RECORDS FOR THE TASK —
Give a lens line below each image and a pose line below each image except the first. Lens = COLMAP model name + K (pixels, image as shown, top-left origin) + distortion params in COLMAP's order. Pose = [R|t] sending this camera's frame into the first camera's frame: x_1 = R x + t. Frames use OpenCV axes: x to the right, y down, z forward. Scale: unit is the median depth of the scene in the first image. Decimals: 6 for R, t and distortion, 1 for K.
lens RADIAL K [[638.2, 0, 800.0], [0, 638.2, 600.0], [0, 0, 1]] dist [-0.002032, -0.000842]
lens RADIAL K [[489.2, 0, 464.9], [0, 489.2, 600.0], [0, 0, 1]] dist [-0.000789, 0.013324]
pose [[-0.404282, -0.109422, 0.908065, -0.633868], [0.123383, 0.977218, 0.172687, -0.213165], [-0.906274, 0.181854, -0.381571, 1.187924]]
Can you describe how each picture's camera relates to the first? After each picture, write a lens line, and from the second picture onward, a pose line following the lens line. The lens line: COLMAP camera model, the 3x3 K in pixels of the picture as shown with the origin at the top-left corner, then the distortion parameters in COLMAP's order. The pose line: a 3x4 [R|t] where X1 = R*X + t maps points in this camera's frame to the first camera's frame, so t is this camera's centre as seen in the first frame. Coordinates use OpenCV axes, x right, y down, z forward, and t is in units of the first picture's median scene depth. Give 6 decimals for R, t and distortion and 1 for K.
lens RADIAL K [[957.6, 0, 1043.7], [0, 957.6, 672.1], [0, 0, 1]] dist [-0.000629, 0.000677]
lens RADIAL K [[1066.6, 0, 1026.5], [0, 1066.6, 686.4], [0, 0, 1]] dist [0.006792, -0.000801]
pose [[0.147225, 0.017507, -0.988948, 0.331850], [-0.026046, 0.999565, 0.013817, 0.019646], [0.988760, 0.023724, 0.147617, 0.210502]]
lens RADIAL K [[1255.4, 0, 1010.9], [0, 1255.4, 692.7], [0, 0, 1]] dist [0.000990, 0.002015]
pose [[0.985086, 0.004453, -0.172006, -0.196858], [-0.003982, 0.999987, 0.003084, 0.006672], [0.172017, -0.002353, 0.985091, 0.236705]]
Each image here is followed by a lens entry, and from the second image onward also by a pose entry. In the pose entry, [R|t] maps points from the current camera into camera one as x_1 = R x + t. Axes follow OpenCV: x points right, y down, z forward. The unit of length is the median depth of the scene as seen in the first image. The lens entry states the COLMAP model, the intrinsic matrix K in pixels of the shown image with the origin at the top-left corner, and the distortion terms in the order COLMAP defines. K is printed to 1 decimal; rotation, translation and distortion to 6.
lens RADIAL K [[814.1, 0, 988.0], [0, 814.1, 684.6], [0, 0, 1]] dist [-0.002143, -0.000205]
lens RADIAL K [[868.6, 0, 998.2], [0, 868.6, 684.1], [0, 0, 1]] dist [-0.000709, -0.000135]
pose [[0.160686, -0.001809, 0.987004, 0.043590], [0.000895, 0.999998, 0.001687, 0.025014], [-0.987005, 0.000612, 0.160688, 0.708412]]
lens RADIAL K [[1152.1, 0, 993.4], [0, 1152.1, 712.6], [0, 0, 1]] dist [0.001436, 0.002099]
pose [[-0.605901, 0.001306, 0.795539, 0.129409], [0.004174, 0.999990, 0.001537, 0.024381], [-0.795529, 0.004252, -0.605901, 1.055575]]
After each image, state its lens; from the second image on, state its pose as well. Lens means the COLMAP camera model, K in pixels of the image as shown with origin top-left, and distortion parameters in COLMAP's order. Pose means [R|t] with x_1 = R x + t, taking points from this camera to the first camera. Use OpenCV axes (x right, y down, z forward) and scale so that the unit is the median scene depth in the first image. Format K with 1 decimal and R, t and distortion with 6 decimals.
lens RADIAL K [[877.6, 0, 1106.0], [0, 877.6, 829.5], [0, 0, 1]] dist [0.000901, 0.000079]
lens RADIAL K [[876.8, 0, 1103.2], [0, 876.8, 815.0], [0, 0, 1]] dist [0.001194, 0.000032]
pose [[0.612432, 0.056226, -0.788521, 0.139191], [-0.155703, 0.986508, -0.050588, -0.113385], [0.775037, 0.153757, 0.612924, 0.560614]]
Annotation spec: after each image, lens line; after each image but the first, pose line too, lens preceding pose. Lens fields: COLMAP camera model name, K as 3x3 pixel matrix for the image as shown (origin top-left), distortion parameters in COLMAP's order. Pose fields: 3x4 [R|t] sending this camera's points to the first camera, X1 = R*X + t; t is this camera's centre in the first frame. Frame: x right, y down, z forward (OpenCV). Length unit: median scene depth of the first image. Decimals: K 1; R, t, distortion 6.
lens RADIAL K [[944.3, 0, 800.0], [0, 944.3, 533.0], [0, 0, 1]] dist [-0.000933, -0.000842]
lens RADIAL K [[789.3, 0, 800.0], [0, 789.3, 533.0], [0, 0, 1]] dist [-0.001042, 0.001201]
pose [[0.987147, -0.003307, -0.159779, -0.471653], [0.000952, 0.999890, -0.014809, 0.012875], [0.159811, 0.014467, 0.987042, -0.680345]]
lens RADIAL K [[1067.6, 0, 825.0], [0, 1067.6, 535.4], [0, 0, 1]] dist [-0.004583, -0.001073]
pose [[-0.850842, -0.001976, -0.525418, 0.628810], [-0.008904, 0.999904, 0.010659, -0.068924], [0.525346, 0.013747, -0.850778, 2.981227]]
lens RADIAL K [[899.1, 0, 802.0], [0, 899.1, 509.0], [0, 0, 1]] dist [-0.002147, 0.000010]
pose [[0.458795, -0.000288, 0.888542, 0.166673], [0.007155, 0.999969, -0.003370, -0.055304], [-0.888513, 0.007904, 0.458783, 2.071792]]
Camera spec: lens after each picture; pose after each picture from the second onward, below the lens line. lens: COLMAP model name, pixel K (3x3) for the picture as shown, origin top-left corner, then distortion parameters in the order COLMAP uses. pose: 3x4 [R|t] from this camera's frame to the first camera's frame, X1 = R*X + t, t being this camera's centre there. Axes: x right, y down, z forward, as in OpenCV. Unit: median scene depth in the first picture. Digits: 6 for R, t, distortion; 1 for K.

TASK ITEM — Print each of the lines above again, unchanged.

RESPONSE TO THE EXERCISE —
Give a lens line below each image and a pose line below each image except the first. Lens = COLMAP model name + K (pixels, image as shown, top-left origin) + distortion params in COLMAP's order. Pose = [R|t] sending this camera's frame into the first camera's frame: x_1 = R x + t. Frames use OpenCV axes: x to the right, y down, z forward. Scale: unit is the median depth of the scene in the first image. Decimals: 6 for R, t and distortion, 1 for K.
lens RADIAL K [[638.2, 0, 800.0], [0, 638.2, 600.0], [0, 0, 1]] dist [-0.002032, -0.000842]
lens RADIAL K [[489.2, 0, 464.9], [0, 489.2, 600.0], [0, 0, 1]] dist [-0.000789, 0.013324]
pose [[-0.404282, -0.109422, 0.908065, -0.633868], [0.123383, 0.977218, 0.172687, -0.213165], [-0.906274, 0.181854, -0.381571, 1.187924]]
Can you describe how each picture's camera relates to the first? After each picture, write a lens line, and from the second picture onward, a pose line following the lens line. The lens line: COLMAP camera model, the 3x3 K in pixels of the picture as shown with the origin at the top-left corner, then the distortion parameters in COLMAP's order. The pose line: a 3x4 [R|t] where X1 = R*X + t maps points in this camera's frame to the first camera's frame, so t is this camera's centre as seen in the first frame. Coordinates use OpenCV axes, x right, y down, z forward, and t is in units of the first picture's median scene depth. Give 6 decimals for R, t and distortion and 1 for K.
lens RADIAL K [[957.6, 0, 1043.7], [0, 957.6, 672.1], [0, 0, 1]] dist [-0.000629, 0.000677]
lens RADIAL K [[1066.6, 0, 1026.5], [0, 1066.6, 686.4], [0, 0, 1]] dist [0.006792, -0.000801]
pose [[0.147225, 0.017507, -0.988948, 0.331850], [-0.026046, 0.999565, 0.013817, 0.019646], [0.988760, 0.023724, 0.147617, 0.210502]]
lens RADIAL K [[1255.4, 0, 1010.9], [0, 1255.4, 692.7], [0, 0, 1]] dist [0.000990, 0.002015]
pose [[0.985086, 0.004453, -0.172006, -0.196858], [-0.003982, 0.999987, 0.003084, 0.006672], [0.172017, -0.002353, 0.985091, 0.236705]]
Each image here is followed by a lens entry, and from the second image onward also by a pose entry. In the pose entry, [R|t] maps points from the current camera into camera one as x_1 = R x + t. Axes follow OpenCV: x points right, y down, z forward. The unit of length is the median depth of the scene as seen in the first image. The lens entry states the COLMAP model, the intrinsic matrix K in pixels of the shown image with the origin at the top-left corner, and the distortion terms in the order COLMAP defines. K is printed to 1 decimal; rotation, translation and distortion to 6.
lens RADIAL K [[814.1, 0, 988.0], [0, 814.1, 684.6], [0, 0, 1]] dist [-0.002143, -0.000205]
lens RADIAL K [[868.6, 0, 998.2], [0, 868.6, 684.1], [0, 0, 1]] dist [-0.000709, -0.000135]
pose [[0.160686, -0.001809, 0.987004, 0.043590], [0.000895, 0.999998, 0.001687, 0.025014], [-0.987005, 0.000612, 0.160688, 0.708412]]
lens RADIAL K [[1152.1, 0, 993.4], [0, 1152.1, 712.6], [0, 0, 1]] dist [0.001436, 0.002099]
pose [[-0.605901, 0.001306, 0.795539, 0.129409], [0.004174, 0.999990, 0.001537, 0.024381], [-0.795529, 0.004252, -0.605901, 1.055575]]
After each image, state its lens; from the second image on, state its pose as well. Lens means the COLMAP camera model, K in pixels of the image as shown with origin top-left, and distortion parameters in COLMAP's order. Pose means [R|t] with x_1 = R x + t, taking points from this camera to the first camera. Use OpenCV axes (x right, y down, z forward) and scale so that the unit is the median scene depth in the first image. Format K with 1 decimal and R, t and distortion with 6 decimals.
lens RADIAL K [[877.6, 0, 1106.0], [0, 877.6, 829.5], [0, 0, 1]] dist [0.000901, 0.000079]
lens RADIAL K [[876.8, 0, 1103.2], [0, 876.8, 815.0], [0, 0, 1]] dist [0.001194, 0.000032]
pose [[0.612432, 0.056226, -0.788521, 0.139191], [-0.155703, 0.986508, -0.050588, -0.113385], [0.775037, 0.153757, 0.612924, 0.560614]]
Annotation spec: after each image, lens line; after each image but the first, pose line too, lens preceding pose. Lens fields: COLMAP camera model name, K as 3x3 pixel matrix for the image as shown (origin top-left), distortion parameters in COLMAP's order. Pose fields: 3x4 [R|t] sending this camera's points to the first camera, X1 = R*X + t; t is this camera's centre in the first frame. Frame: x right, y down, z forward (OpenCV). Length unit: median scene depth of the first image. Decimals: K 1; R, t, distortion 6.
lens RADIAL K [[944.3, 0, 800.0], [0, 944.3, 533.0], [0, 0, 1]] dist [-0.000933, -0.000842]
lens RADIAL K [[789.3, 0, 800.0], [0, 789.3, 533.0], [0, 0, 1]] dist [-0.001042, 0.001201]
pose [[0.987147, -0.003307, -0.159779, -0.471653], [0.000952, 0.999890, -0.014809, 0.012875], [0.159811, 0.014467, 0.987042, -0.680345]]
lens RADIAL K [[1067.6, 0, 825.0], [0, 1067.6, 535.4], [0, 0, 1]] dist [-0.004583, -0.001073]
pose [[-0.850842, -0.001976, -0.525418, 0.628810], [-0.008904, 0.999904, 0.010659, -0.068924], [0.525346, 0.013747, -0.850778, 2.981227]]
lens RADIAL K [[899.1, 0, 802.0], [0, 899.1, 509.0], [0, 0, 1]] dist [-0.002147, 0.000010]
pose [[0.458795, -0.000288, 0.888542, 0.166673], [0.007155, 0.999969, -0.003370, -0.055304], [-0.888513, 0.007904, 0.458783, 2.071792]]
Camera spec: lens after each picture; pose after each picture from the second onward, below the lens line. lens: COLMAP model name, pixel K (3x3) for the picture as shown, origin top-left corner, then distortion parameters in the order COLMAP uses. pose: 3x4 [R|t] from this camera's frame to the first camera's frame, X1 = R*X + t, t being this camera's centre there. Axes: x right, y down, z forward, as in OpenCV. Unit: median scene depth in the first picture. Digits: 6 for R, t, distortion; 1 for K.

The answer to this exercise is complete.